Despite the anecdotal evidence, we know Americans are living longer. And the longevity breeds experience, the kind of long-view experience that only McCain offers in this election cycle. He has seen it all, as a combat veteran (the ONLY top tier combat veteran in the election, on both sides) and as a career public servant. For some reason however, the idea of someone serving over 50 is scaring pollsters. So much so, that by age alone, most Americans think that anyone over 70 is too old for the White House.

Too old? Reagan was 68 and served into his midseventies and did not miss a beat. We have had in recent memory "older" presidents. Only since the baby boomers began running for office as the idea of a 48 year-old president become a model. And the truth is, when you think of the blunders of Bush and Clinton, maybe an extra decade on the clock is what we need, a seasoned leader, who has seen it all several times, who knows exactly what does not work in government and has been around long enough to know when to reach across the aisle, and when to throw fire.

Thursday, August 2, 2007

Not much of an Implosion as McCain is still a presence.

John McCain had a rough July, With what the media is calling an "exodus", McCain's key staff diminished in matter of weeks. As everyone seems to be awaiting the paper tiger campaign on Fred Thompson, McCain, oddly, is still a presence in the polls.

Senator McCain leads the pack when it comes to who Americans trust more to be commander-in-chief during a war. It seems that the rest of the field, Republican and Democrat, have avoided war talk in the hope of being pleasant enough to be elected. McCain ran into the fire with Iraq, and while overall, it has cost him, he still is the most trusted to lead our armed forces in the War on Terror.

And while Money Man Mitt is leading in fundraising, he cannot seem to get ahead of McCain in Florida polling. As the far right gets squeamish on Giuliani's social conservative flipflopping, McCain still enjoys a comfortable third place in polling. If each of these top tier candidates take a primary state or two, we might just have an interesting Republican National Convention in 2008.

After the Sunday Morning ABC News debate, it is clear that McCain is still a contender, despite the bad press. He is still the most articulate on the seriousness of Islamic terrorism, the only candidate who is serious about pork spending that will burden generations of Americans with the cash and spend mentality of Congress, and the only candidate who has been consistently conservative throughout his career. All of that, without a fraction of Money Mitt's machine in Iowa.

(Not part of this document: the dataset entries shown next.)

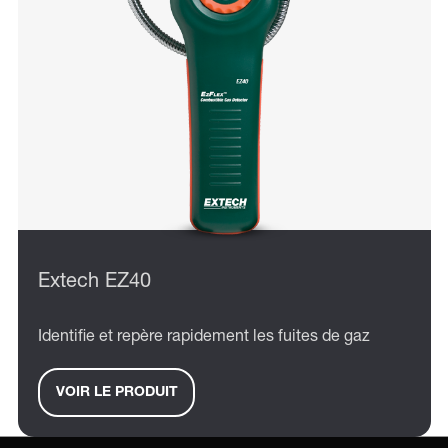
Extech EZ40
Identifie et repère rapidement les fuites de gaz
VOIR LE PRODUIT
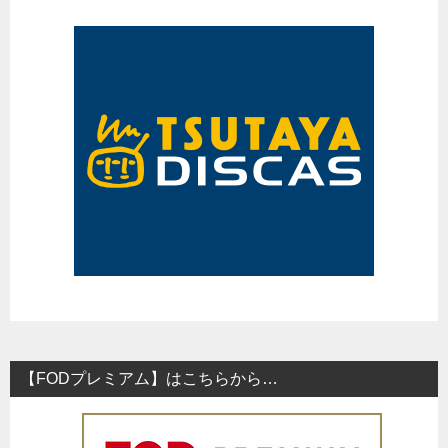
【FODプレミアム】はこちらから…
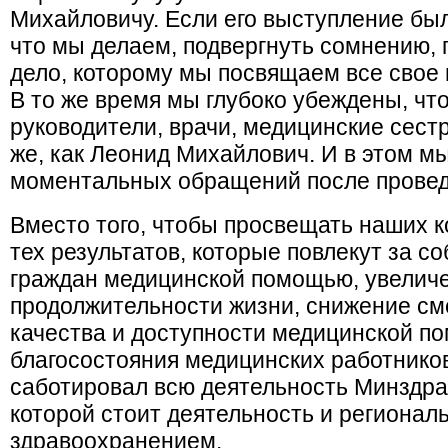
Михайловичу. Если его выступление был
что мы делаем, подвергнуть сомнению, 
дело, которому мы посвящаем все свое в
В то же время мы глубоко убеждены, что
руководители, врачи, медицинские сест
же, как Леонид Михайлович. И в этом м
моментальных обращений после провед
Вместо того, чтобы просвещать наших к
тех результатов, которые повлекут за с
граждан медицинской помощью, увелич
продолжительности жизни, снижение см
качества и доступности медицинской п
благосостояния медицинских работнико
саботировал всю деятельность Минздра
которой стоит деятельность и регионал
здравоохранением.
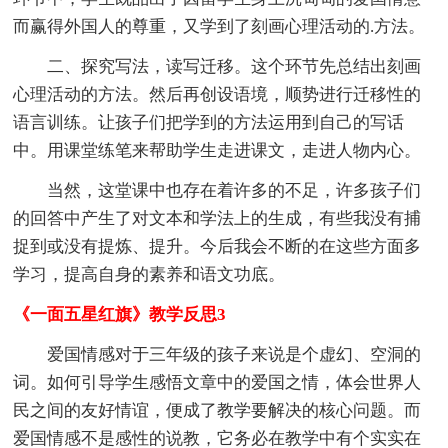
而赢得外国人的尊重，又学到了刻画心理活动的.方法。
二、探究写法，读写迁移。这个环节先总结出刻画
心理活动的方法。然后再创设语境，顺势进行迁移性的
语言训练。让孩子们把学到的方法运用到自己的写话
中。用课堂练笔来帮助学生走进课文，走进人物内心。
当然，这堂课中也存在着许多的不足，许多孩子们
的回答中产生了对文本和学法上的生成，有些我没有捕
捉到或没有提炼、提升。今后我会不断的在这些方面多
学习，提高自身的素养和语文功底。
《一面五星红旗》教学反思3
爱国情感对于三年级的孩子来说是个虚幻、空洞的
词。如何引导学生感悟文章中的爱国之情，体会世界人
民之间的友好情谊，便成了教学要解决的核心问题。而
爱国情感不是感性的说教，它务必在教学中有个实实在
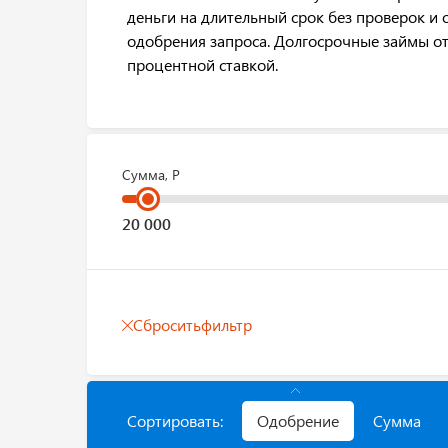
деньги на длительный срок без проверок и 
одобрения запроса. Долгосрочные займы о
процентной ставкой.
Сумма, Р
Сбросить
фильтр
Сортировать:
Одобрение
Сумма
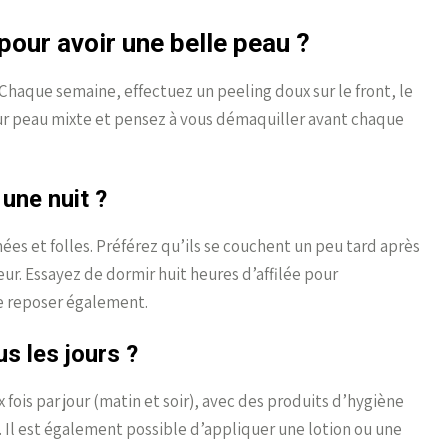
our avoir une belle peau ?
Chaque semaine, effectuez un peeling doux sur le front, le
ur peau mixte et pensez à vous démaquiller avant chaque
une nuit ?
ées et folles. Préférez qu’ils se couchent un peu tard après
eur. Essayez de dormir huit heures d’affilée pour
se reposer également.
s les jours ?
fois par jour (matin et soir), avec des produits d’hygiène
. Il est également possible d’appliquer une lotion ou une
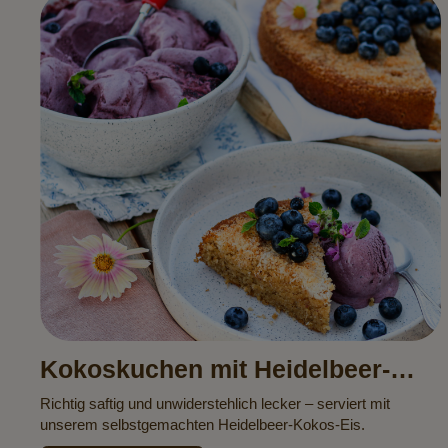
Kokoskuchen mit Heidelbeer-
Kokos-Eis
Richtig saftig und unwiderstehlich lecker – serviert mit
unserem selbstgemachten Heidelbeer-Kokos-Eis.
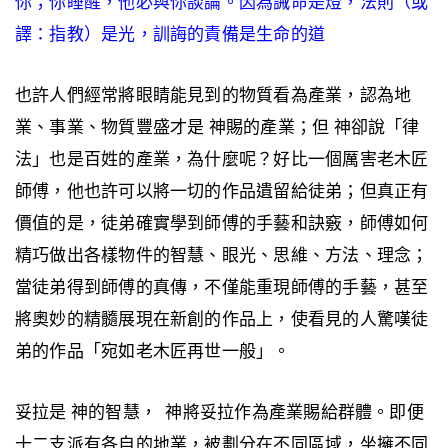
你；你睡醒，他必與你談論。因為誡命是燈，法則（或
譯：指教）是光，訓誨的責備是生命的道
也許人們經常將眼睛能見到的物質看為產業，認為地
業、事業、物質豐盛才是 神賜的產業；但 神卻說「律
法」也是百姓的產業，為什麼呢？好比一個厲害老木匠
師傅，他也許可以將一切的作品遺留給徒弟；但真正有
價值的是，徒弟確實學到師傅的手藝和訣竅，師傅如何
精巧做出各樣物件的智慧、眼光、思維、方法、理念；
當徒弟得到師傅的真傳，不僅能重現師傅的手藝，甚至
將奧妙的精髓展現在新創的作品上，使看見的人驚嘆徒
弟的作品「宛如老木匠再世一般」。
妥拉是 神的智慧， 神將妥拉作為產業賜給群體。即便
十二支派有各自的地業，被劃分在不同區域，坐擁不同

And of course, all of Mitt's spending in Iowa is pretty meaningless when most Iowa Caucus goers have shown a relative indifference to this field of candidates. We have a rather boring slate of flip-floppers, has been's, never-will-be's, and one constant in John McCain.

Americans ought to look to McCain's candidacy in the same manner the College of Cardinals did when choosing a successor to John Paul the Great. McCain is the most experienced, most readied, and most consistent candidate of the lot. He is senior, and may only serve a term, but that term, the "interregnum" between the neoconservative failure of George Bush and the next generation of actual conservatives, too green to lead our nation, is critical. No candidate on either side of the aisle sports McCain's resume, and right now, we need a consistent warrior for freedom. That choice is still John McCain.